While nearly 2,800 drone businesses across the country now have FAA permission to fly, thousands more are still waiting for new federal rules.
OXBOW, N.D. (AP) - Joey Schmit launches an eight-rotor helicopter, about 3 feet wide, into the gray sky. He’s testing his drones, gathering video and photos of a golf course under construction south of Fargo, N.D.
They aren’t playthings. These drones are more durable than the toys that will be tucked beneath Christmas trees, and they carry expensive cameras. One drone costs $25,000, the other $10,000.
They are the tools of what the 31-year-old Fargo man hopes will soon be his full-time trade. Schmit plans to quit his job and build a business focused on drone services for the construction industry. He expects to invest about $75,000 getting his firm off the ground.
Minnesota Public Radio (http://bit.ly/1JvYvOt ) reports that he and thousands of entrepreneurs across the country want to jump into the potentially lucrative, rapidly growing business. But if they’re ready, the Federal Aviation Administration is not.
While nearly 2,800 drone businesses across the country now have FAA permission to fly, thousands more are still waiting for new federal rules. Drone users worry those delays could hamstring the industry in its infancy.
Schmit applied for a Section 333 special permit the FAA is offering as a stopgap to allow some commercial operators to fly drones while the agency finalizes long awaited regulations.
But he isn’t waiting for his FAA permit. He’s already flying to gain experience needed to market his services.
”The grey area is for sure a thing in this market. I’m trying to operate as legitimate as possible but what I’m doing right now is probably illegal, probably in the gray area.’
Schmit is willing to take that risk because he feels like he has to get experience in order to get a leg up on the competition he expects will flood the drone service industry next year when the FAA approves final rules for small unmanned aircraft weighing less than 55 pounds.
A lot of entrepreneurs are being held back because the FAA is taking so long to finish drone regulations, said U.S. Sen. John Hoeven, R-N.D.
”They need to move more aggressively and catch up because the industry is moving way ahead of them,’ Hoeven said. To make sure we address issues like safety and privacy, which are very important, the FAA has to get moving faster to make sure industry doesn’t leave them way behind.’
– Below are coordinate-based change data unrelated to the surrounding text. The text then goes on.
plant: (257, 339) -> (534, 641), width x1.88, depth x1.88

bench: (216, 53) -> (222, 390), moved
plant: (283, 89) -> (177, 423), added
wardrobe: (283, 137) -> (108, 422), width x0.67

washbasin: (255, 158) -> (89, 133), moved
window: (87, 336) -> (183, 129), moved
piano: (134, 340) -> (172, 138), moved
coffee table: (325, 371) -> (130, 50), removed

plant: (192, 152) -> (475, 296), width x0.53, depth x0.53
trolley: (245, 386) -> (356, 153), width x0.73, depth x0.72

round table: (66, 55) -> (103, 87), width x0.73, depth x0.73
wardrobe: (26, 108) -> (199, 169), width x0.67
Hoeven said the FAA is now taking steps to catch up but is still far behind industry. He will push legislation next year to implement interim rules so more drones can legally fly.
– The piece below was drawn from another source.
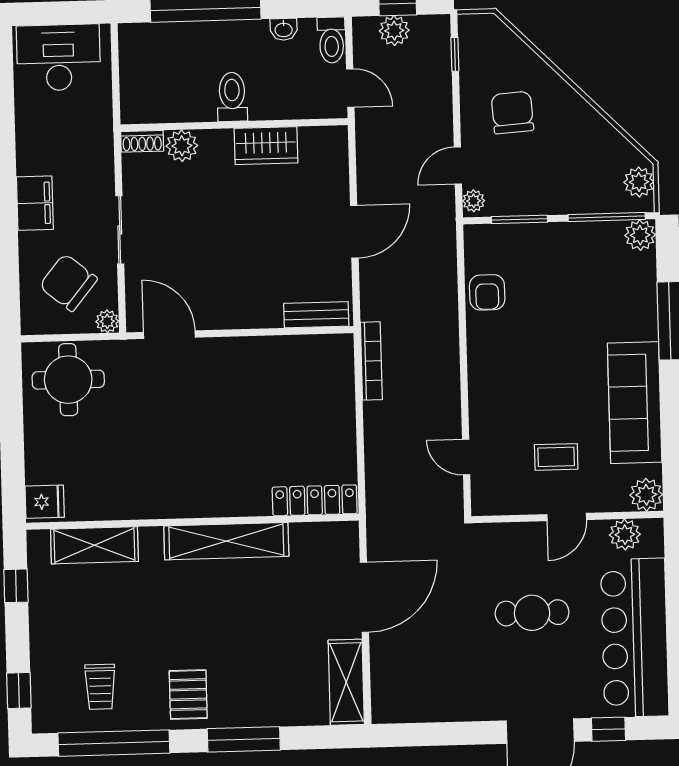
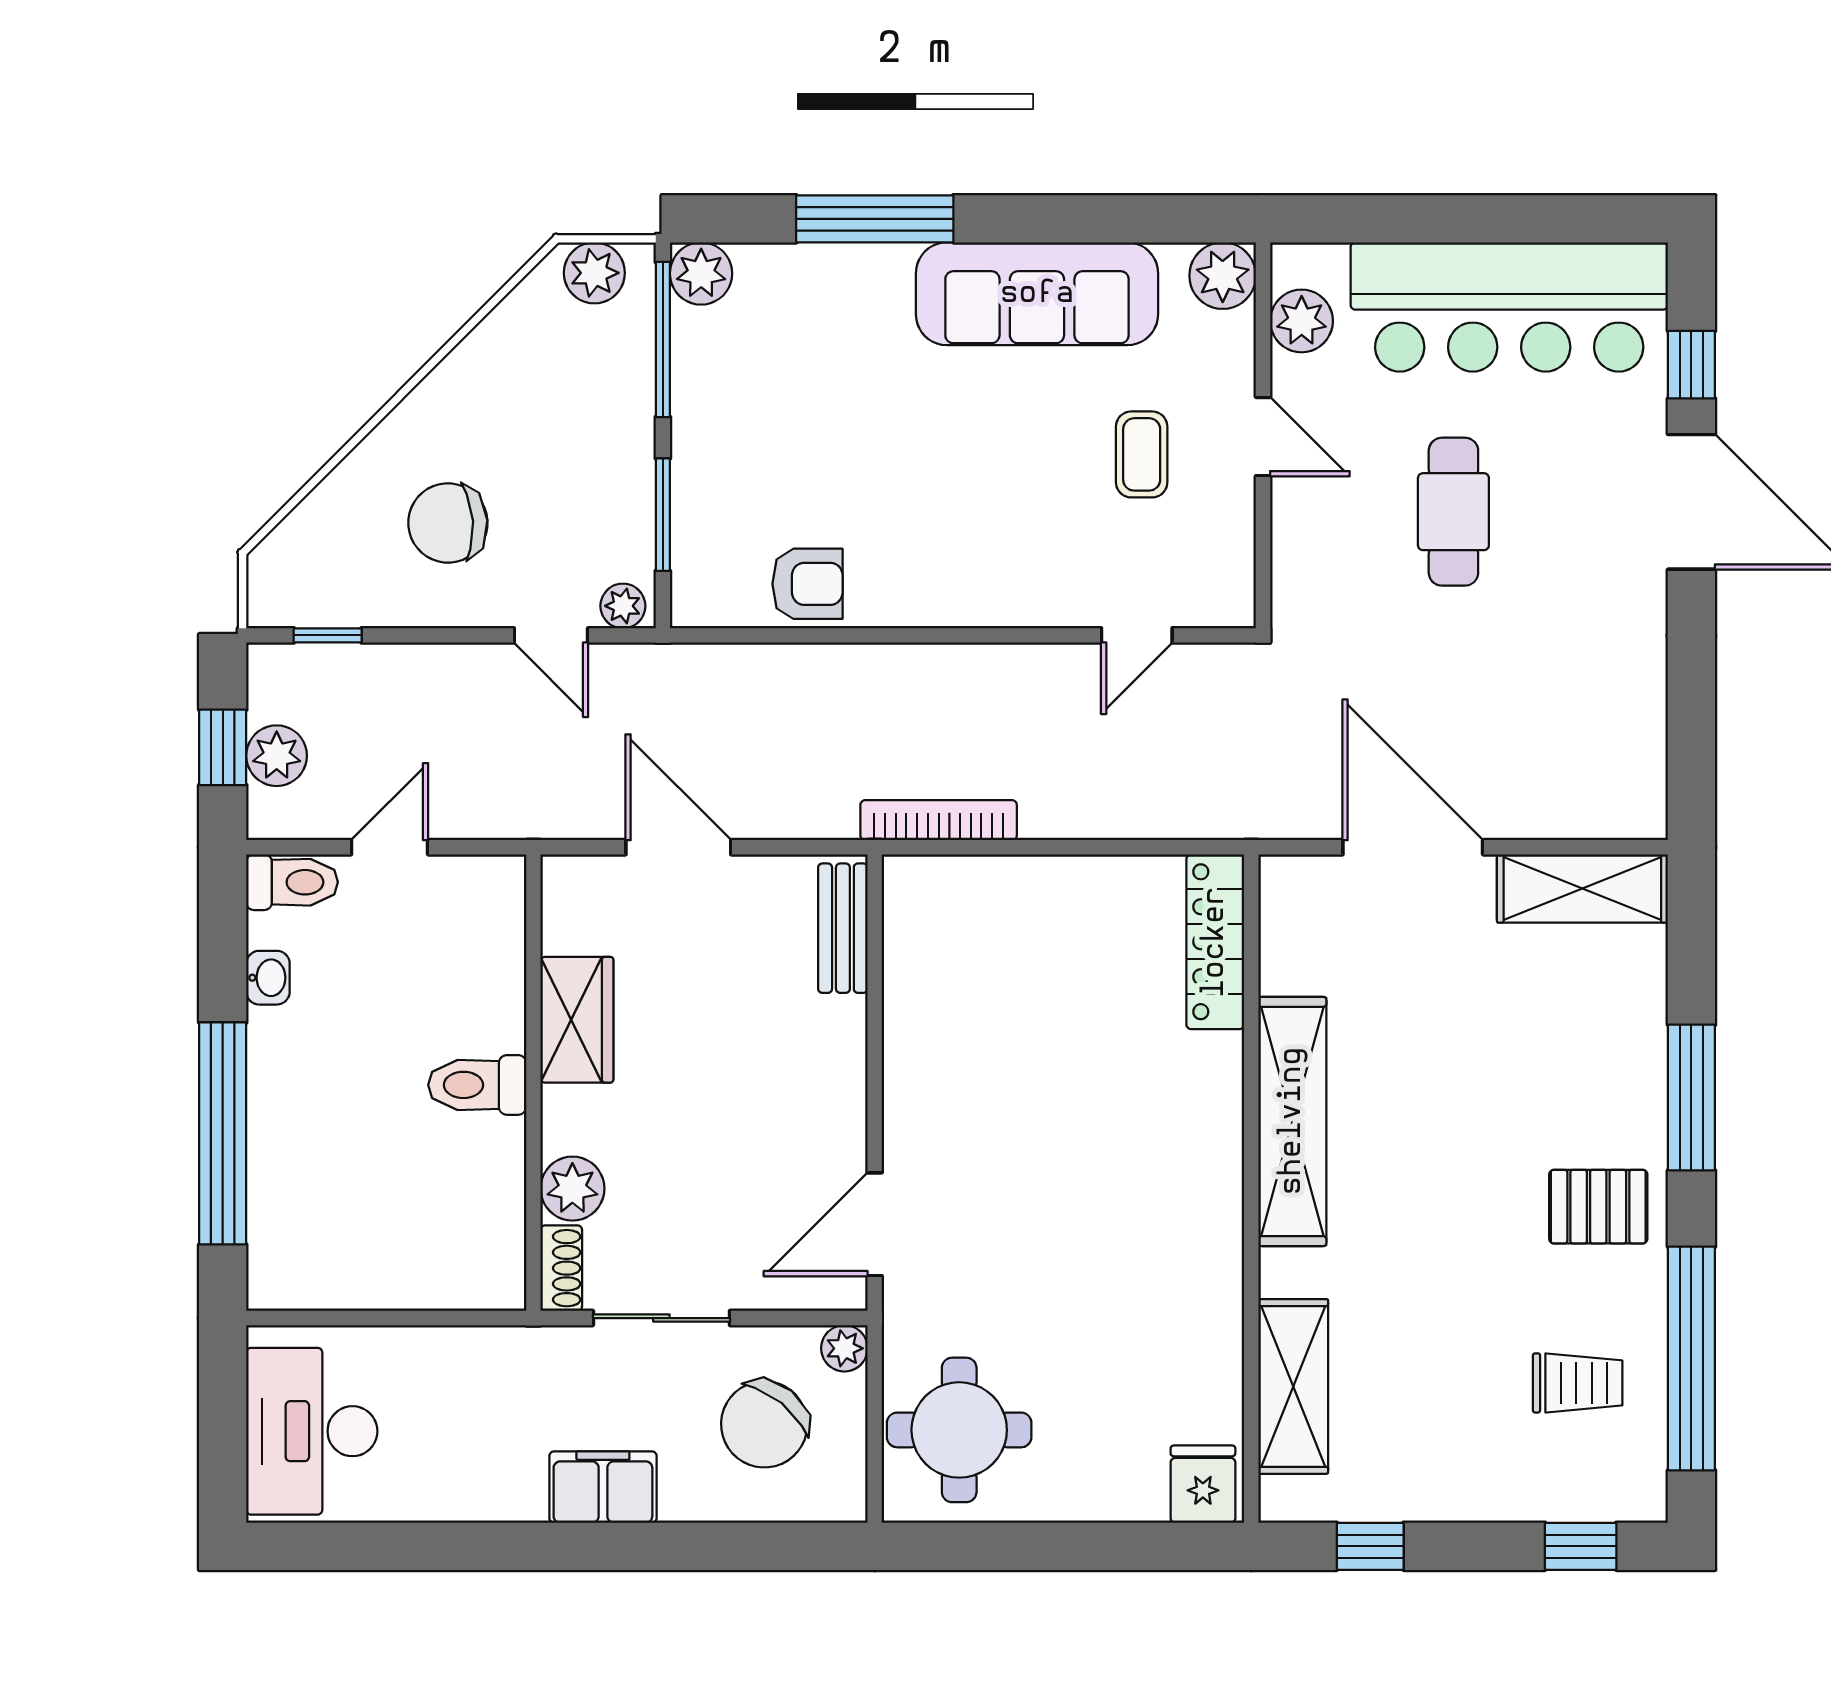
toilet: (232, 97) -> (477, 1085), moved
wall: (234, 125) -> (533, 1083), moved
shoe rack: (142, 141) -> (561, 1268), moved
plant: (182, 146) -> (572, 1189), moved
wardrobe: (266, 146) -> (577, 1020), moved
There is growing demand for the work drones can do, said Greg Emerick, executive vice president of business development for Minneapolis-based Sentera. The company has 21 employees that design and build drones, the sensors the drones carry and the software to manage the data collected by those sensors.
Sentera’s focus is collecting data over farm fields. Agriculture is likely to be one of the top emerging drone markets, but the company is regularly approached by non-farm businesses that want to tap Sentera’s drone software and expertise for other work.
Emerick sees big potential for drones in search and rescue, firefighting and other jobs where the machines can take on some of the burden of dull or dangerous work.
But much of the promise of drones is still just potential as markets, technology and regulations evolve.
While agriculture is the first big market for drone services, the sweet spot remains elusive, said Tommy Kenville, who started one of the first drone businesses in North Dakota, a state that’s become a national leader in drone research and home to one of six national drone test sites.
”I researched 70 farmers and they said, `Tommy, I don’t need any more data. I need actual items that save me money or grow me more crops,’ he said. ”They’ve been flying in ag for three years around here. But we haven’t really found the value proposition yet where a farmer says, `Whoa, I need this.’
Kenville said he’s confident that as analytical software improves, the data collected by drones will become more useful to farmers and other industries.
Observers say the defense industry is particularly interested in drones’ potential.
Northrop Grumman and General Atomics, the nation’s two largest builders of unmanned aircraft, set up shop in North Dakota in 2015. There was a lot of research on how to fly drones safely in the national airspace with manned aircraft, said Robert Becklund, who leads the Northern Plains Unmanned Aircraft Test Site in Grand Forks, N.D.
”There’s such pressure on industry to fly safely,’ he said. ”But to predict how long it’s going to be until things happen? It’s just about impossible.’
While many entrepreneurs focus on small drones, defined by the FAA as weighing less than 55 pounds, Becklund said the North Dakota test site is focused on applications for larger drones.
”The best market, the best challenge is looking at the higher, heavier, longer distance airplanes,’ he said. ”The true airspace integration that’s going to lead to business cases that really make sense.’
Researchers in North Dakota are testing drones for powerline or pipeline inspection. They’re also collecting data to help farmers be more efficient in using fertilizer or pesticides, or provide early detection of crop disease and insect infestations.
Schmit and other entrepreneurs are trying to claim their piece of what they hope will be a big market. But he concedes many will likely crash as the industry and markets develop.
”There’s a lot of pie in the sky ideas, but using them in reality is proving to be a little bit more difficult than originally thought,’ he said. ”But the software and hardware is really catching up with the ideas right now.’